I think nothing of spending €60 on a bottle of wine in a restaurant. But that isn’t to say I don’t like a bargain too – like a wine that comes in at €1.65 a bottle.
Then last year, I became a French Wine Scholar. So, it’s fair to say my knowledge du vin français is strong.
But I still enjoy quaffing a less expensive wine during the week. Which is why I was delighted when our friend Jenny introduced us to the Vignoble des Verdots in Conne de Labarde, a few kilometres south of Bergerac.
Wines from the south west of France don’t carry the same cachet – or price tag – as wines from elsewhere in France.
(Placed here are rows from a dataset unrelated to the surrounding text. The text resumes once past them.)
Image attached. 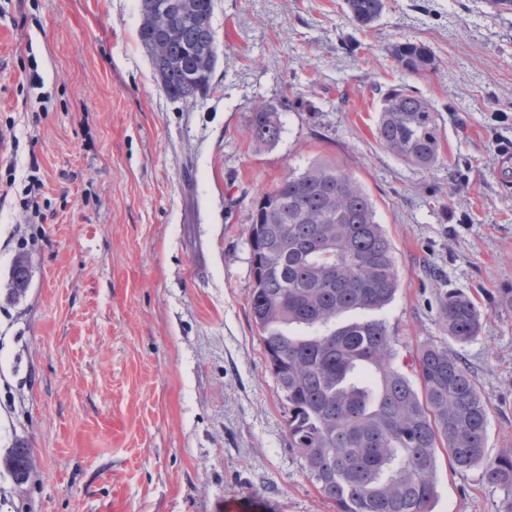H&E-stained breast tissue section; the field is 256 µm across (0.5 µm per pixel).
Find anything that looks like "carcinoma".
I'll list each match as a JSON object with an SVG mask.
<instances>
[{
	"label": "carcinoma",
	"mask_w": 512,
	"mask_h": 512,
	"mask_svg": "<svg viewBox=\"0 0 512 512\" xmlns=\"http://www.w3.org/2000/svg\"><path fill=\"white\" fill-rule=\"evenodd\" d=\"M183 40L169 47L177 62H152L156 80L173 101H194L211 90L217 57L207 58L214 29L202 16L213 0H190ZM359 28L382 15L385 0H344ZM391 56L419 73L435 66L424 44L395 43ZM438 109L417 91L384 93L376 124L382 147L421 169L440 160ZM279 108L256 104L247 118L251 142L276 144ZM251 253L249 307L285 410L288 444L303 460L317 493L336 512H432L439 454L453 469L482 466L493 485L512 489V450L487 455L489 407L461 357L430 344L411 356V373L398 364L399 339L380 318L394 299L401 271L376 220L370 195L333 162L316 159L290 172L251 202L246 225ZM438 316L458 344L474 341L481 311L473 297L452 288L439 296ZM303 327L307 335L288 328ZM30 449L11 448L3 465L22 481Z\"/></svg>",
	"instance_id": "1"
}]
</instances>
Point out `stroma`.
<instances>
[{
  "label": "stroma",
  "mask_w": 512,
  "mask_h": 512,
  "mask_svg": "<svg viewBox=\"0 0 512 512\" xmlns=\"http://www.w3.org/2000/svg\"><path fill=\"white\" fill-rule=\"evenodd\" d=\"M212 89L174 102L137 32L139 0H0V512H336L288 446L248 305L250 203L288 171L336 162L368 192L402 272L379 311L400 359L459 354L512 448V11L386 0L362 31L343 0H214ZM435 69L396 66L395 41ZM408 85L439 110L442 161L407 166L375 138ZM276 145L247 116L286 87ZM29 286L8 296L18 255ZM482 311L450 340L438 290ZM433 512H502L512 492L440 459ZM391 56L399 67L411 73L423 72L435 66L431 50L409 39L396 42L391 48ZM30 448H10L3 457V465L17 481L26 478L29 471Z\"/></svg>",
  "instance_id": "stroma-1"
}]
</instances>
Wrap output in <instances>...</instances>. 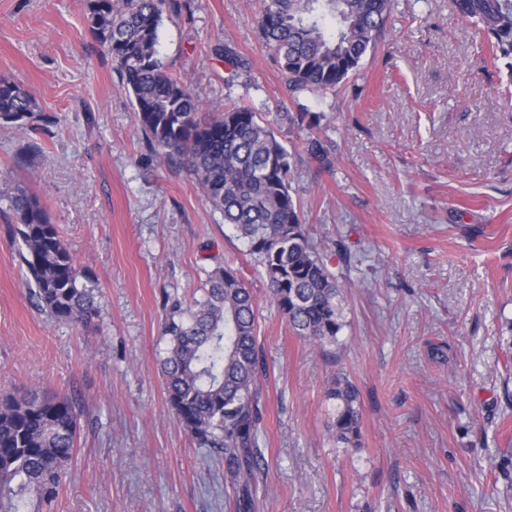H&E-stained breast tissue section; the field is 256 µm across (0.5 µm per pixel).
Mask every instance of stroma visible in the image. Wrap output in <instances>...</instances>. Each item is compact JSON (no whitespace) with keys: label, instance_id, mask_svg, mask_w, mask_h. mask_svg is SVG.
<instances>
[{"label":"stroma","instance_id":"stroma-1","mask_svg":"<svg viewBox=\"0 0 512 512\" xmlns=\"http://www.w3.org/2000/svg\"><path fill=\"white\" fill-rule=\"evenodd\" d=\"M160 57L220 112L239 99L294 154L291 192L345 288V327L318 348L267 297L244 243L186 172L147 163L128 94L83 0H0V78L60 122L0 124V190L44 202L99 315L52 321L28 299L0 212V395L36 388L85 405L51 512H228L224 464L172 414L160 361L173 301L231 266L258 302L262 381L256 512H512V100L452 0H394L391 32L324 115L329 168L276 125L294 111L258 28L262 0H182ZM247 66L227 86L225 55ZM356 384L361 446L329 436L336 374Z\"/></svg>","mask_w":512,"mask_h":512}]
</instances>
That’s largely because the wine makers of Bordeaux froze them out of international trade from the city.
Yet the wine styles from these neighbouring regions are very similar. Which means a wine from Bergerac is often a good buy if you are after a bargain bottle.
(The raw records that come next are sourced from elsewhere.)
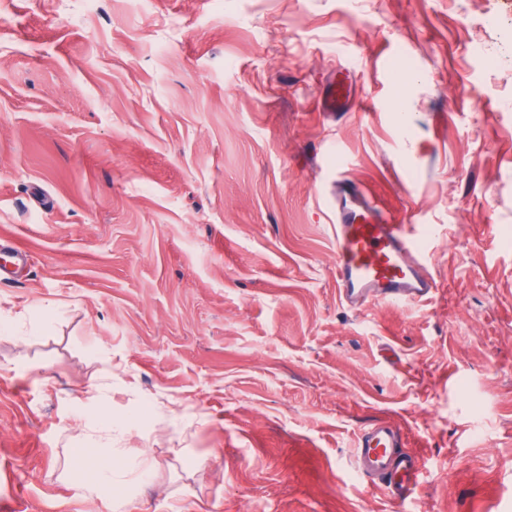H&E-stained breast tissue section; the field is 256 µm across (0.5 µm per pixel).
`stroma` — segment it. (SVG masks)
Masks as SVG:
<instances>
[{
  "label": "stroma",
  "instance_id": "35a3bbf8",
  "mask_svg": "<svg viewBox=\"0 0 512 512\" xmlns=\"http://www.w3.org/2000/svg\"><path fill=\"white\" fill-rule=\"evenodd\" d=\"M507 98L512 0H0V512H512ZM345 176L432 300L339 301ZM385 421L406 499L355 467ZM342 78L333 80L327 90V97L321 101V107L326 112H335L337 109L350 108V75L351 71L345 69L342 71ZM123 468L112 463L109 459L97 468L93 481L87 486L89 490L96 491L104 486L121 485L126 481Z\"/></svg>",
  "mask_w": 512,
  "mask_h": 512
}]
</instances>
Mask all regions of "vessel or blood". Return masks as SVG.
I'll return each mask as SVG.
<instances>
[{"mask_svg":"<svg viewBox=\"0 0 512 512\" xmlns=\"http://www.w3.org/2000/svg\"><path fill=\"white\" fill-rule=\"evenodd\" d=\"M348 78L332 81L321 102L324 111L349 107ZM336 217L335 280L340 301L354 311L373 301L408 303L432 298L439 284L431 274L424 236L397 223L372 192L356 182L337 180L332 194ZM402 434L380 422L364 429L357 442L358 470L375 484L398 495L419 482L421 459L399 450Z\"/></svg>","mask_w":512,"mask_h":512,"instance_id":"vessel-or-blood-1","label":"vessel or blood"}]
</instances>
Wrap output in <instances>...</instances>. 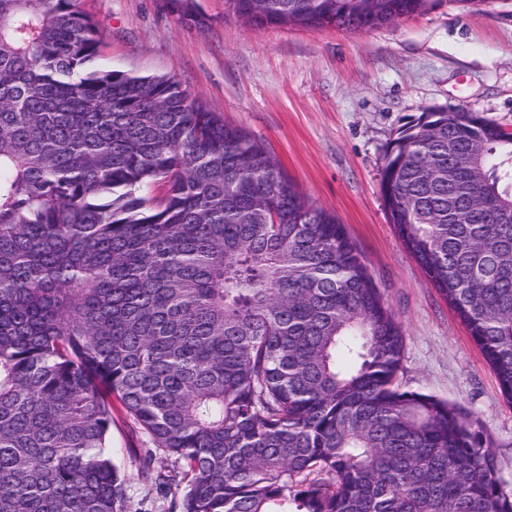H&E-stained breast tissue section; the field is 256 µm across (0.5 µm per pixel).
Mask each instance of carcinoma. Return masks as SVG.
<instances>
[{
	"label": "carcinoma",
	"instance_id": "cac0c4a2",
	"mask_svg": "<svg viewBox=\"0 0 512 512\" xmlns=\"http://www.w3.org/2000/svg\"><path fill=\"white\" fill-rule=\"evenodd\" d=\"M77 0H0V512H124L120 412L184 462L173 512H512L490 441L405 391L357 245L175 80L87 71ZM430 0H224L355 33ZM381 195L512 401V132L426 107Z\"/></svg>",
	"mask_w": 512,
	"mask_h": 512
}]
</instances>
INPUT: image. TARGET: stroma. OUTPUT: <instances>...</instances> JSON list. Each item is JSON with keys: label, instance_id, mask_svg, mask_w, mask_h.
<instances>
[{"label": "stroma", "instance_id": "obj_1", "mask_svg": "<svg viewBox=\"0 0 512 512\" xmlns=\"http://www.w3.org/2000/svg\"><path fill=\"white\" fill-rule=\"evenodd\" d=\"M103 36L94 69L179 81L210 111L262 141L317 206L336 213L400 323L402 389L461 407L492 442L512 490V403L447 301L427 281L386 215L383 156L424 108L466 107L512 130V0L430 11L353 34L334 28H251L224 0H78ZM146 436L116 418L112 455L128 478L125 512H169L181 465L162 491L142 474Z\"/></svg>", "mask_w": 512, "mask_h": 512}]
</instances>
That’s even more the case (no pun intended) if you buy wine en vrac – or bag in bottle, as the French sometimes call it. I think that’s a linguistic way of distancing themselves from cheap plonk.
At the Vignoble des Verdots, if they produce more wine than they can bottle under the appellation controlée rules, they box it.
“A wine from Bergerac is often a good buy if you are after a bargain bottle”
We have been buying our wine from them for years now. I suspected that they had come to recognise the sight of two rather stylish gentlemen pulling up in a sports car outside the château every few months.
So, when we were there a couple of weeks back, I dared to ask for their loyalty card. It gives you €3 off a 10-litre box of wine.
“Certainement,” the young woman behind the counter said without hesitation.
So, now we’re paying €22 for 10 litres of everyday drinking wine. That works out at €1.65 a bottle.
It just goes to show: if you don’t ask, you don’t get. I’ll drink to that.